I tried on 13 different tops and settled on five. I'm only showing you the three that were the biggest steal because it takes a long time to put photos on the blog and I'm lazy.
This top is so cute. It's a creamy white with slightly pink undertones.
And I got 30% off the $29.88!!!

If you don't trust me and want to see the tag for yourself you can click on the picture to make it bigger. What I'm trying to show you is that the top layer of this shirt is 100% silk. I love silk. Especially on my curtains, but also on my body. I'm loving all the ruffles this year. And the length of the sleeve is perfection. I have long limbs so this is something I have to be aware of.
Why in the world would a gray top that could possibly look like a sweatshirt with ruffles be $155? That Ann Taylor is either full of herself or... ...it's 100% cashmere!!!!!! If it wasn't dry clean only I would likely wear it everyday. No, this doesn't actually meet the guidelines I established earlier. But you should know that I am usually cold ALL. DAY. LONG. And therefore, tend to cover up with a lovely fleece pullover. I thought this beautiful creamy sweater would look much nicer than the pullover when I'm wearing all my cute tops. And I was right, btw. Don't you just love the rhinestone clasp? Another steal. I practically floated out of the store on a cloud.
I haven't struck gold like this in a couple of years. It felt good.
Bridget

Monday, March 1, 2010

The Princess Room Pt. ? I can't remember.

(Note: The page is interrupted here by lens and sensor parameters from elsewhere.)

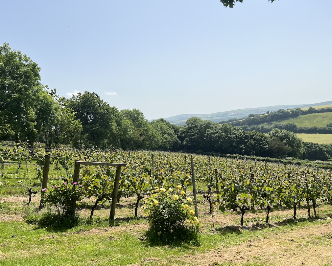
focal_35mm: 31
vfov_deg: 47.1
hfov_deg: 57.1
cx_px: 177
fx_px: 305
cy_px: 145
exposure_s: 1/6579
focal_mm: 5.7
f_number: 1.5
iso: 50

Disclaimer: these photos were taken on a very gray and dreary day. The colors are distorted due to the abundance of artificial light used. So, I was hoping that by announcing my plans to finish The Princess Room on the blog it would motivate me to actually finish the Princess Room.

Very rarely do things go according to plan. I still need to paint a small bookcase and two large picture frames and finish the top of the dresser. But I knew I couldn't not give you guys anything so here are some pics of the progress.
The white shelf that used to be over my t.v. is now over Princess' bed. It holds all her stuffed friends and now they don't end up all over her room anymore. Mama is happy.
This is her princess piggy bank and a peek at her curtains. I still have to line and hem them. That hasn't stopped me from going ahead and hanging them up though.
Her little pink jewelry box and a candy dish I swiped from McNana's* house when we were cleaning it out.
Her roses her daddy bought last Valentine's Day and some of my favorite baby pictures of her. And, yes, the flowers are real. I've kept them alive this long. ;-) The infamous red chair I had to decorate around. I do love going into her room and sitting in that chair. It's a great place to think. These flowers knobs are so cute and such a headache. Because of them, I now don't want to do my original plan for the top of the dresser so I'm back to the brainstorming phase of problem solving. And the bins from Target hold all her little shoes.
I promise to finish this room someday and then post pictures of the room as a whole for you to enjoy.
Bridget
*Both Hubs and my maternal grandmothers are known as Nana. To make it easier to know which Nana we are referring to we started calling Hub's Nana 'McNana' because her last name starts with Mc.